Foi um desses textos que viu tornar-se livro (Kamel e Lâmpada Árabe, Edições Vieira da Silva) com apenas 14 anos.
Em fevereiro deste ano, juntou os dois amores, os livros e gastronomia, com a publicação de Comer à Moda dos Açores (Contraponto). Viu nele a hipótese de contribuir para “a preservação da gastronomia açoriana mais antiga. Este meu livro é, sem dúvida, uma homenagem às cozinheiras que, longe dos holofotes e da ribalta, nos deixaram como herança este património. Muitas vezes, a escassez de comida e a falta de diversidade de ingredientes e produtos estimulavam a sua imaginação”, explica.
Da gastronomia açoriana diz ser “diversa, rica e apimentada”. Curiosamente, descobriu durante a sua pesquisa para o livro que “é muito difícil dizer que uma receita é desta ou daquela ilha, porque há variações de uma só receita até dentro da própria ilha. Ou o nome é diferente ou apenas difere de um ramo de hortelã para um ramo de salsa. As Sopas do Espírito Santo são um exemplo disto mesmo”.
Teve ainda acesso a histórias incríveis sobre algumas das gastronomias que influenciaram a açoriana (como o Algarve), mas também a influência que a gastronomia do arquipélago teve noutras.
“Destaco, muitas vezes, o exemplo das malassadas que foram levadas por açorianos para o Havai e que neste momento é um dos doces típicos deste Estado”, remata.
Os favoritos de Rúben Pacheco Correia
Prato: “Chicharros fritos com molho de vilão; faz-me recordar a minha bisavó Rosa.”
Ingrediente: “Pimenta da terra, que está na base da maior parte das receitas dos Açores.”
Livro: “Caim.

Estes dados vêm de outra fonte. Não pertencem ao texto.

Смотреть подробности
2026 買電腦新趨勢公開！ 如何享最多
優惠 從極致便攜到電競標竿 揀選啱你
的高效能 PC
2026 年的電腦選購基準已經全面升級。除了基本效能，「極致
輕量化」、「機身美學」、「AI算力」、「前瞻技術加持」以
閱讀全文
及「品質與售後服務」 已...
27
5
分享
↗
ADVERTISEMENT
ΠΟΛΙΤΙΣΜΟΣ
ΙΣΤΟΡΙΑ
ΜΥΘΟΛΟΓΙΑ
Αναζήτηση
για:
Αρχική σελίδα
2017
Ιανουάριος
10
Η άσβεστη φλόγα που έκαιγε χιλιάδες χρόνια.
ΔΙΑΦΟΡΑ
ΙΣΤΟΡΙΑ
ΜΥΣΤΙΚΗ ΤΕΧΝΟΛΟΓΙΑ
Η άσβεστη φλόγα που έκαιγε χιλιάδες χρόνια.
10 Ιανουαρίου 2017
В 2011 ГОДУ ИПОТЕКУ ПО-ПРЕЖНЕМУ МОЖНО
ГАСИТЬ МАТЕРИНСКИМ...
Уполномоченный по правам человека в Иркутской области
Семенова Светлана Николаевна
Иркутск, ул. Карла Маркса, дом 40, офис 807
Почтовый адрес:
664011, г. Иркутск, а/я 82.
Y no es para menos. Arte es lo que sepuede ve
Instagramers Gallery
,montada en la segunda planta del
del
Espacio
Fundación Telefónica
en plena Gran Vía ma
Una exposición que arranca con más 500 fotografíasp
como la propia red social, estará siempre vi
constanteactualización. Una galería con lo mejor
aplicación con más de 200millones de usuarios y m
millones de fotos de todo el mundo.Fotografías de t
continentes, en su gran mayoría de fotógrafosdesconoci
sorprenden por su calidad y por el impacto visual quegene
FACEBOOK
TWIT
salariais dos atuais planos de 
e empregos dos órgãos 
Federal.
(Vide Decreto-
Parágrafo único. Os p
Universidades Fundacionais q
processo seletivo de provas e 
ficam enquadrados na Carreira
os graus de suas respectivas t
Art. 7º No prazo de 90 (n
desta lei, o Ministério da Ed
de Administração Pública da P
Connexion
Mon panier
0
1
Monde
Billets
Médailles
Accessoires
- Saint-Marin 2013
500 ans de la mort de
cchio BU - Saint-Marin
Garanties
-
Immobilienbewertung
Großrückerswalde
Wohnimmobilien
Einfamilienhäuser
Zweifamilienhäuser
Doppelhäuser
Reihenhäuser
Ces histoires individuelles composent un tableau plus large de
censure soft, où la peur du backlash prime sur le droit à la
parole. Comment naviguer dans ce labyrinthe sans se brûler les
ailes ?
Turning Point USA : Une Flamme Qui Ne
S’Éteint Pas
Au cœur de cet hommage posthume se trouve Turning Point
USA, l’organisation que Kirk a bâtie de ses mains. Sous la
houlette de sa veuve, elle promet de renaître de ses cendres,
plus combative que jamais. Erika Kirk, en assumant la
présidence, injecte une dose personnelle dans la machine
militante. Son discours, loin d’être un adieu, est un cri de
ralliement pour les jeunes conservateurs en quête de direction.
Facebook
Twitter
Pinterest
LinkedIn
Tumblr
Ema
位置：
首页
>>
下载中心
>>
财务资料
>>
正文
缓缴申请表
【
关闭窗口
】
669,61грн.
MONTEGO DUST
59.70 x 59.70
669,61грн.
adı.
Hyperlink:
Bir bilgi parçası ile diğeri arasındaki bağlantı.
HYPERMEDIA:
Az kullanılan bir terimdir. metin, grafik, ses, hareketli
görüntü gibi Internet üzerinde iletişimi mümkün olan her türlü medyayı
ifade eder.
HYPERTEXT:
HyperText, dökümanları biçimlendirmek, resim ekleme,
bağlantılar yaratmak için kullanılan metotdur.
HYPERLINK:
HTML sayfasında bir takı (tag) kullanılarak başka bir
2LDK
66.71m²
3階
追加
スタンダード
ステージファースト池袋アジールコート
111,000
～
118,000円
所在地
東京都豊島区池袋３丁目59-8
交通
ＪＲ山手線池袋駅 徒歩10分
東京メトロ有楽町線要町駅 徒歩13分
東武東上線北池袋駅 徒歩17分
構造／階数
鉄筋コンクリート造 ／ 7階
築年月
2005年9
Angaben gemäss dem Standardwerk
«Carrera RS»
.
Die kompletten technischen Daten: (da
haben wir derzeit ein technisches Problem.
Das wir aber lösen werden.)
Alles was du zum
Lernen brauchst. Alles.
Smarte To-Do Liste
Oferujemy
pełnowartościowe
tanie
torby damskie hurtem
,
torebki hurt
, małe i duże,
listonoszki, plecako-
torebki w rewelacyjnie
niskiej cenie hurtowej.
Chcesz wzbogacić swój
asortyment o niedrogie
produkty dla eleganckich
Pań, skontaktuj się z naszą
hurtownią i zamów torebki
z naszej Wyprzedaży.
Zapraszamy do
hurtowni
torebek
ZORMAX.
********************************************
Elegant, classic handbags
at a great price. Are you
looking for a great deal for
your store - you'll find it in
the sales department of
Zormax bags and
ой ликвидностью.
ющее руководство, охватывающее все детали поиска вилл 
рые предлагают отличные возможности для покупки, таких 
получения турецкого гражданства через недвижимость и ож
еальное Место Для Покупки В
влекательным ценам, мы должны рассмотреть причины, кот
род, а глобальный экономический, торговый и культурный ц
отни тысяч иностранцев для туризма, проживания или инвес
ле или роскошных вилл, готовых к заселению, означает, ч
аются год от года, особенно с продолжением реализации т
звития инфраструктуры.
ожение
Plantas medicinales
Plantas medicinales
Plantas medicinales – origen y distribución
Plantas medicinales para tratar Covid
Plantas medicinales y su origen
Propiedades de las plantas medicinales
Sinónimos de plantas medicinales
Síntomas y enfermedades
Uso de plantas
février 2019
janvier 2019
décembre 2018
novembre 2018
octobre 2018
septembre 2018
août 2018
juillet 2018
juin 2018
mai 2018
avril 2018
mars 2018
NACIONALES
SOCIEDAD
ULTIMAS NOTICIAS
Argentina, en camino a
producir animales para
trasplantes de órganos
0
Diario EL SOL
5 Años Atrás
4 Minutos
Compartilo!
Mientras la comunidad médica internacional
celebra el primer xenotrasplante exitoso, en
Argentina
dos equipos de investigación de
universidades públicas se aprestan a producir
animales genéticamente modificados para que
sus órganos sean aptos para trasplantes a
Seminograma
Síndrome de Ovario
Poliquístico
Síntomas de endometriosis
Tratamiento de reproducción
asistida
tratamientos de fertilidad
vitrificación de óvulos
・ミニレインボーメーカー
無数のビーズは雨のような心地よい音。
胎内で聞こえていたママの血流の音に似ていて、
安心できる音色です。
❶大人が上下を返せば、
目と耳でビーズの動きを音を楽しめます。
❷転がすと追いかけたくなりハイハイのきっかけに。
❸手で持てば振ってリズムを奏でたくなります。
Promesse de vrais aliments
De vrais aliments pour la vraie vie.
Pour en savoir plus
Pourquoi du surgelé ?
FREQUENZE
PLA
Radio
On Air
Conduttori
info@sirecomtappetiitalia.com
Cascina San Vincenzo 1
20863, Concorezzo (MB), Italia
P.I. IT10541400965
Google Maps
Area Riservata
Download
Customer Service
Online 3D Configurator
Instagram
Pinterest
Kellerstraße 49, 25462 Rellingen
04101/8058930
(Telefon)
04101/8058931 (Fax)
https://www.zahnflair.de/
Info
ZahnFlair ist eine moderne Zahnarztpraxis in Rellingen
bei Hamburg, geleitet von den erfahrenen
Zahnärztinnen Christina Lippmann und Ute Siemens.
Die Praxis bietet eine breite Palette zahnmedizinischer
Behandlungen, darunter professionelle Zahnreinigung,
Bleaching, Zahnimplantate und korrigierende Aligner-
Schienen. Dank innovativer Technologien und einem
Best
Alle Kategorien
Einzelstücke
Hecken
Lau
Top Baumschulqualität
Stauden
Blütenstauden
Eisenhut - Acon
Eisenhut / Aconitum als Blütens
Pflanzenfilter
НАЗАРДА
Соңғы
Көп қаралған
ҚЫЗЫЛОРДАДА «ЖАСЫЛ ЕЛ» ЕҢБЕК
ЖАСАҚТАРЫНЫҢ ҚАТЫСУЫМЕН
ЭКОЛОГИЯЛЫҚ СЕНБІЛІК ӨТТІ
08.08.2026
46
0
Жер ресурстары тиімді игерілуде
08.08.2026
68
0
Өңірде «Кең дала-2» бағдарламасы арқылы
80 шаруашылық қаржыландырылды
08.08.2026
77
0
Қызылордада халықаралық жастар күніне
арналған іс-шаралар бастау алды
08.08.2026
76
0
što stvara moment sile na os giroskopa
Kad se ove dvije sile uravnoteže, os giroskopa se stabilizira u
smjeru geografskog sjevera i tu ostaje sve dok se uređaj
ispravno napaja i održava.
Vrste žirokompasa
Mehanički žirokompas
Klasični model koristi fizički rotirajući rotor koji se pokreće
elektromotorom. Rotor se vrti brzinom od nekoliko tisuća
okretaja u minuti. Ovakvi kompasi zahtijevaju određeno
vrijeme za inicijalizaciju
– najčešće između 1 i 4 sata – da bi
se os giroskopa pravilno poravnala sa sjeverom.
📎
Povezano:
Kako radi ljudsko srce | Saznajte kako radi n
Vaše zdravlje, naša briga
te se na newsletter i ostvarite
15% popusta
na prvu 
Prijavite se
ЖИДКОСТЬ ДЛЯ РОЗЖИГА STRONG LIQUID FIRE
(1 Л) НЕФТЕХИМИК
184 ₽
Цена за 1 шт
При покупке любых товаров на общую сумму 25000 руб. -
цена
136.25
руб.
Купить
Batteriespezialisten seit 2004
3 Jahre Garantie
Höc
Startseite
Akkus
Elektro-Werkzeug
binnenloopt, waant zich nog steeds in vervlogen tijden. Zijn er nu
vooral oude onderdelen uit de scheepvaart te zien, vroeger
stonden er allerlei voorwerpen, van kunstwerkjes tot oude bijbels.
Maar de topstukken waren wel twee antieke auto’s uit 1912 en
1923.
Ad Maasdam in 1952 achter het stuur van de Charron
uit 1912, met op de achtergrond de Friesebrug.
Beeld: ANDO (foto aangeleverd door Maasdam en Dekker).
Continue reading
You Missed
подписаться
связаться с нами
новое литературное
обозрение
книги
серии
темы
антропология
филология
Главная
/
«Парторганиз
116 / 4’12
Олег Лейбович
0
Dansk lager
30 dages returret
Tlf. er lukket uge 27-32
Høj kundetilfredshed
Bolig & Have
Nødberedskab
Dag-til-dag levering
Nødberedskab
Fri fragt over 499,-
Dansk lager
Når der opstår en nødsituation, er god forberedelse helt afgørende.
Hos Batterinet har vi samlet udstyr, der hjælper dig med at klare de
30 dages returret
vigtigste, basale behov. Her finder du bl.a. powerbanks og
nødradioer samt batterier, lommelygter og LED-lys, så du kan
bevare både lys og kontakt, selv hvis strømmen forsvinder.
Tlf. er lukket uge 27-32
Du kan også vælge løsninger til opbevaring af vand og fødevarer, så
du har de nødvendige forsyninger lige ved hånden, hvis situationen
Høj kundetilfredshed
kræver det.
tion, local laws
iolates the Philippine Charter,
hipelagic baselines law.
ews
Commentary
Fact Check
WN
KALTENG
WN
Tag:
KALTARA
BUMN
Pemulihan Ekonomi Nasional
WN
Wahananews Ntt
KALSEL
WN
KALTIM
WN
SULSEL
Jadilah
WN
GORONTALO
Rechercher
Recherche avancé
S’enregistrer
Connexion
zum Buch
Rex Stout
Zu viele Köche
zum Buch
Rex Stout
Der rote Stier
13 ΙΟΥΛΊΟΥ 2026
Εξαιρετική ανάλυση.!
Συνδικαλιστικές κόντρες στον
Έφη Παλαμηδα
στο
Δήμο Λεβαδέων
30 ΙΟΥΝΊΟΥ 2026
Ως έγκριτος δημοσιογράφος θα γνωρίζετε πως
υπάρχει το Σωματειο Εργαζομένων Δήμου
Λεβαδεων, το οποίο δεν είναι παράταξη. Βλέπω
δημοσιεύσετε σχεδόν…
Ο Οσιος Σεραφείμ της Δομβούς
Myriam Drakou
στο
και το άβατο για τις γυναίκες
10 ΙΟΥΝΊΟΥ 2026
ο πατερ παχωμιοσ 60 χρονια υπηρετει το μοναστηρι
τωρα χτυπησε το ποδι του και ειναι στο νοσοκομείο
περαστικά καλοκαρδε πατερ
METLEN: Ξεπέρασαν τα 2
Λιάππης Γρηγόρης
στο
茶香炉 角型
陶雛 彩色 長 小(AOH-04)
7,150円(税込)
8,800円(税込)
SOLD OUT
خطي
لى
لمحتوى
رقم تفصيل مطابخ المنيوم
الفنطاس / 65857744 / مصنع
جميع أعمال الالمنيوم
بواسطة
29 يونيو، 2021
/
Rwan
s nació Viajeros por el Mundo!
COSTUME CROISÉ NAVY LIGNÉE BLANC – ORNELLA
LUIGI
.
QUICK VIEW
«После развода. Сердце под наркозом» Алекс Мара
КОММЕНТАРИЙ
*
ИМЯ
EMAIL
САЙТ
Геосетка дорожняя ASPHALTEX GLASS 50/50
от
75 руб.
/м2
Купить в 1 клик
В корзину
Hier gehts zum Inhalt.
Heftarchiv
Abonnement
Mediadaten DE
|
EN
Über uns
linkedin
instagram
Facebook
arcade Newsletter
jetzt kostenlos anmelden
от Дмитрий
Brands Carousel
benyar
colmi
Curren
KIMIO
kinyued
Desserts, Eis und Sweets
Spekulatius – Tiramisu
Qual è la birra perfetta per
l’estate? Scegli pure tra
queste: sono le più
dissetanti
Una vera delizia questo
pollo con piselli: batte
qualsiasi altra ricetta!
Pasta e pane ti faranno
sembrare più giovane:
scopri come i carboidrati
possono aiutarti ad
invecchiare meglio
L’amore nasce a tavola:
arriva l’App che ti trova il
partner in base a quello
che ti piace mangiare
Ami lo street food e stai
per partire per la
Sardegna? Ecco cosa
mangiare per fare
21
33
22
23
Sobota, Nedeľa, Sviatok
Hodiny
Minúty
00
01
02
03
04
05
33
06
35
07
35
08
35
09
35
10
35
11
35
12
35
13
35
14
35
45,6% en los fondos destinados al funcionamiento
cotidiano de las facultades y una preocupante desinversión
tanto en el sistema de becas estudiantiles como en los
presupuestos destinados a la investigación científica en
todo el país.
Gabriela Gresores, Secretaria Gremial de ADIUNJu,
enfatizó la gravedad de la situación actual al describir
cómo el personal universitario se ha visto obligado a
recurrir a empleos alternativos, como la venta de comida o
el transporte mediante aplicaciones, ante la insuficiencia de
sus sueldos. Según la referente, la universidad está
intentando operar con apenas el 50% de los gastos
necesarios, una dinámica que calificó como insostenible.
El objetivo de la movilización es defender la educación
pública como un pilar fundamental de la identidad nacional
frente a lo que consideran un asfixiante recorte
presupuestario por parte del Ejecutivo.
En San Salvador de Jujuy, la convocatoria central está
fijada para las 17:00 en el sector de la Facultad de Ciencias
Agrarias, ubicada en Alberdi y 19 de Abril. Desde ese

Foi o primeiro livro que li de José Saramago, um dos meus autores preferidos. Este primeiro impacto com a sua escrita despertou-me a curiosidade de depois descobrir a sua obra.”
Escritor: “Português, José Saramago, pela fluidez e diferenciação da sua escrita. Estrangeiro, Fiodor Dostoievski, que é o melhor romancista que conheço.”
Lugar dos Açores: “Lagoa do Fogo, uma das paisagens mais incríveis de São Miguel.”